Het Oudwijckhofje
Het Oudwijckhofje aan de Oudwijkerveldstaat in Utrecht oost is voor een groot deel in 1873 gebouwd als Hofje voor Protestantsche Weduwen, met toen 23 woningen. In 1935 is daar nog een tiental woningen waaronder één grotere, bedoeld voor het beheerdersechtpaar, aan toegevoegd. Ondanks het leeftijdsverschil van 62 jaar vormt het hofje een harmonische en architectonische eenheid; een oase van rust met, inmiddels, de rumoerige stad met alle voorzieningen in de directe nabijheid.
Voor een terrein aan de toenmalige Oudwijkerveldsteeg maakt architect P.N. Broers een plattegrondtekening met een ontwerp voor den aanbouw van een 50-tal woningen ter grootte van circa 25 m2. Aannemer A. Groenendijk bouwt er de eerste 17 voor 22.581 gulden.
In de ruim 140 jaar dat het hofje bestaat zijn er belangrijke aanpassingen geweest die voor het wooncomfort van groot belang waren. In 1932 ging bijvoorbeeld de aanleg van elektrisch licht en waterleiding van start. Ook werd de zeer sobere inrichting verbeterd: op de kleine bovenverdieping kwam een bescheiden wasvoorziening en om te voorkomen dat de bewoonsters telkens de zeer steile trap op en af moesten klauteren werd daar na verloop van tijd ook een toilet aangebracht, zodat in de wel erg kleine huisjes twee toiletten aanwezig waren.
Oprichting
Op 14 november 1872 vond de oprichtingsvergadering plaats van De Vereeniging tot hulp van Protestantsche Weduwen. De statuten die daarbij werden vastgesteld waren overduidelijk: De Vereeniging heeft ten doel het verschaffen van geschikte woningen aan weduwen van den Protestantschen godsdienst; de huurprijs zal niet meer bedragen dan 30 cent per week.
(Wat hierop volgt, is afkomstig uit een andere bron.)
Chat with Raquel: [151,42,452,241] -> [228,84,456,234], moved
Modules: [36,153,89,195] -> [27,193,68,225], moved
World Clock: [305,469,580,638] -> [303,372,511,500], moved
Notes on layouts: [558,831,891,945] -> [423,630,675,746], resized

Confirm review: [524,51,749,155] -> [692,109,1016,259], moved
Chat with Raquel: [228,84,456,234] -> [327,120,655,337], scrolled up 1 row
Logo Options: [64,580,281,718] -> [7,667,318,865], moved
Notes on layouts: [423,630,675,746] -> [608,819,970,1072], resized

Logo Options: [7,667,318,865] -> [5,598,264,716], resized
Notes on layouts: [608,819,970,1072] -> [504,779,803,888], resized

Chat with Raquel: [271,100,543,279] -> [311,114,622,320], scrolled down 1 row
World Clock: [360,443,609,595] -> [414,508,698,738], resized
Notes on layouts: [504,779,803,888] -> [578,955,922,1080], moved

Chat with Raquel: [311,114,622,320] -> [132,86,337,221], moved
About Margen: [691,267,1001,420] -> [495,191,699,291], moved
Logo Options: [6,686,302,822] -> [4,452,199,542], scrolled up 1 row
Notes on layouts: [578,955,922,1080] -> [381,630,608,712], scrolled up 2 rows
Ook de voorwaarden lieten geen twijfel bestaan: de woningen worden verhuurd aan hulpbehoevende, mits niet verarmde weduwen, er mag geen bedrijf of neering worden uitgeoefend en er komen uitsluitend knappe en fatsoenlijke weduwen, liefst van middelbaren leeftijd en lidmaat der Ned. Herv. Gemeente, met hoogstens 3 kinderen tot haar last in aanmerking.
In de loop van de tijd werden ook in de toch al gedetailleerde doelstelling kleine correcties aangebracht, zoals in 1903, toen werd besloten dat een aantal woningen slechts aan weduwen met twee inwonende kinderen en de anderen slechts met één inwonend kind van minstens 10-jarigen leeftijd mogen worden afgestaan. En in 1905: dat het woord “Protestantsch” niet synoniem is met Ned. Herv. maar geldt voor weduwen van de Christelijke Godsdienst welke niet Roomsch-Catholiek zijn. Toch worden geleidelijk de strikte voorwaarden losgelaten, vooral na 1980 als is gebleken dat er toch wel erg weinig potentiële gegadigden zijn die volledig aan die voorwaarden voldoen. Ook worden, na verdere technische aanpassing en renovatie van de huisjes, de huren regelmatig naar boven bijgesteld.
Statuten
In 1998 worden de statuten dan ook geheel opnieuw vastgesteld en wordt bovendien besloten de vereniging om te zetten in een stichting met de naam Stichting het Oudwijckhofje. De doelgroep Protestantse Weduwen wordt vervangen door het meer algemene begrip financieel zwakkeren en ook de leeftijdsgrens van 55 jaar vervalt. Meer algemeen wordt de doelstelling: De stichting beoogt werkzaam te zijn in de gemeente Utrecht en de direct omliggende randgemeenten. De stichting stelt zich ten doel het in huur verschaffen van geschikte goedkope woningen aan financieel zwakkeren. De voorwaarden dat gegadigden lidmaat moeten zijn van de protestantse kerk is geheel los gelaten. Voor de stichting zelf blijft er nog wel een relatie met de diaconie van die kerk: Het bestuur van de stichting wordt gevormd door tenminste vijf en ten hoogste zeven natuurlijke personen, die op enigerlei wijze binding hebben met de ‘Samen Op Weg’ kerk in de Gemeente Utrecht.
Het hofje heeft de tand des tijds goed doorstaan, er wonen allang niet meer uitsluitend protestantse weduwen en de technische kwaliteit van de huisjes is aanzienlijk verbeterd. Natuurlijk, de huisjes zijn heel klein maar geven net genoeg leef- en wooncomfort aan bewoners die geen hoge eisen stellen en die gelukkig zijn met een lage huur. Zoals één der bewoonsters het zegt: Ook al is het petieterig klein, ik heb er geen spijt van.